University of Manchester, Medicines Evaluation Unit, Manchester University NHS Foundation Trust, Manchester, UK.
Lewis Katz School of Medicine, Temple University, Philadelphia, PA, USA.
Respir Res. 2020 Jun 2;21(1):134. doi: 10.1186/s12931-020-01387-z.
Given the heterogeneity of chronic obstructive pulmonary disease (COPD), personalized clinical management is key to optimizing patient outcomes. Important treatment goals include minimizing disease activity and preventing disease progression; however, quantification of these components remains a challenge. Growing evidence suggests that decline over time in forced expiratory volume in 1 s (FEV), traditionally the key marker of disease progression, may not be sufficient to fully determine deterioration across COPD populations. In addition, there is a lack of evidence showing that currently available multidimensional COPD indexes improve clinical decision-making, treatment, or patient outcomes. The composite clinically important deterioration (CID) endpoint was developed to assess disease worsening by detecting early deteriorations in lung function (measured by FEV), health status (assessed by the St George's Respiratory Questionnaire), and the presence of exacerbations. Post hoc and prospective analyses of clinical trial data have confirmed that the multidimensional composite CID endpoint better predicts poorer medium-term outcomes compared with any single CID component alone, and that it can demonstrate differences in treatment efficacy in short-term trials.

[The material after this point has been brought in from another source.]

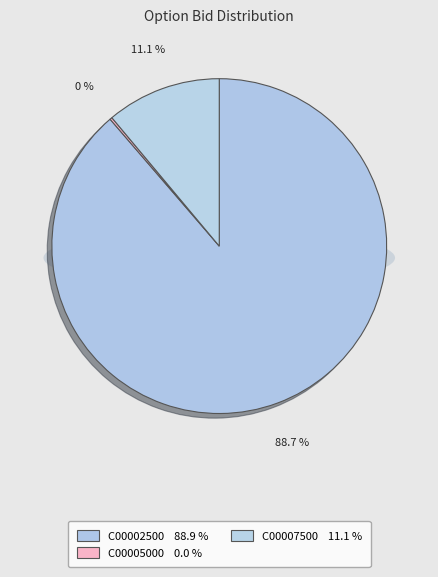

To the nearest percent, what is the difference between the ASX230616C00005000 and ASX230616C00002500 slice percentages?

89%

Given the widely acknowledged need for an individualized holistic approach to COPD management, monitoring short-term CID has the potential to facilitate early identification of suboptimal treatment responses and patients at risk of increased disease progression. CID monitoring may lead to better-informed clinical management decisions and potentially improved prognosis.
鉴于慢性阻塞性肺疾病(COPD)的异质性,个性化临床管理是优化患者结局的关键。重要的治疗目标包括最小化疾病活动度和预防疾病进展;然而,这些成分的量化仍然是一个挑战。越来越多的证据表明,传统上作为疾病进展关键标志物的 1 秒用力呼气量(FEV)随时间的下降,可能不足以充分确定 COPD 人群的恶化情况。此外,目前尚无证据表明现有的多维 COPD 指数可改善临床决策、治疗或患者结局。复合临床重要恶化(CID)终点的开发是为了通过检测肺功能(通过 FEV 测量)、健康状况(通过圣乔治呼吸问卷评估)和加重情况的早期恶化来评估疾病恶化。临床试验数据的事后和前瞻性分析证实,多维复合 CID 终点比任何单一 CID 成分单独预测更差的中期结局更好,并且它可以在短期试验中显示治疗效果的差异。鉴于 COPD 管理需要广泛认可的个体化整体方法,监测短期 CID 有可能促进对治疗反应不佳和疾病进展风险增加的患者的早期识别。CID 监测可能会导致更明智的临床管理决策,并可能改善预后。